SOURCE MATERIAL: Begin
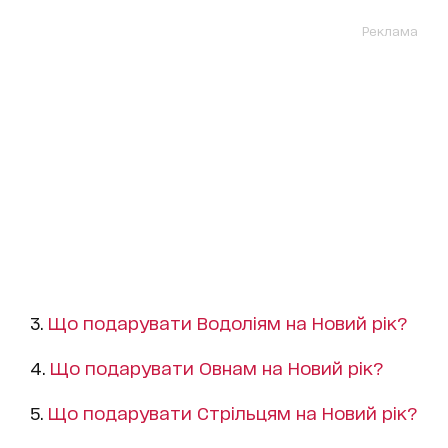
Реклама
3.
Що подарувати Водоліям на Новий рік?
4.
Що подарувати Овнам на Новий рік?
5.
Що подарувати Стрільцям на Новий рік?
SOURCE MATERIAL: End
ASSIGNMENT —
Please pull the text lines from every row above and reproduce them word for word, leaving the pictures out of your answer.

RESPONSE AREA —
Реклама
3.
Що подарувати Водоліям на Новий рік?
4.
Що подарувати Овнам на Новий рік?
5.
Що подарувати Стрільцям на Новий рік?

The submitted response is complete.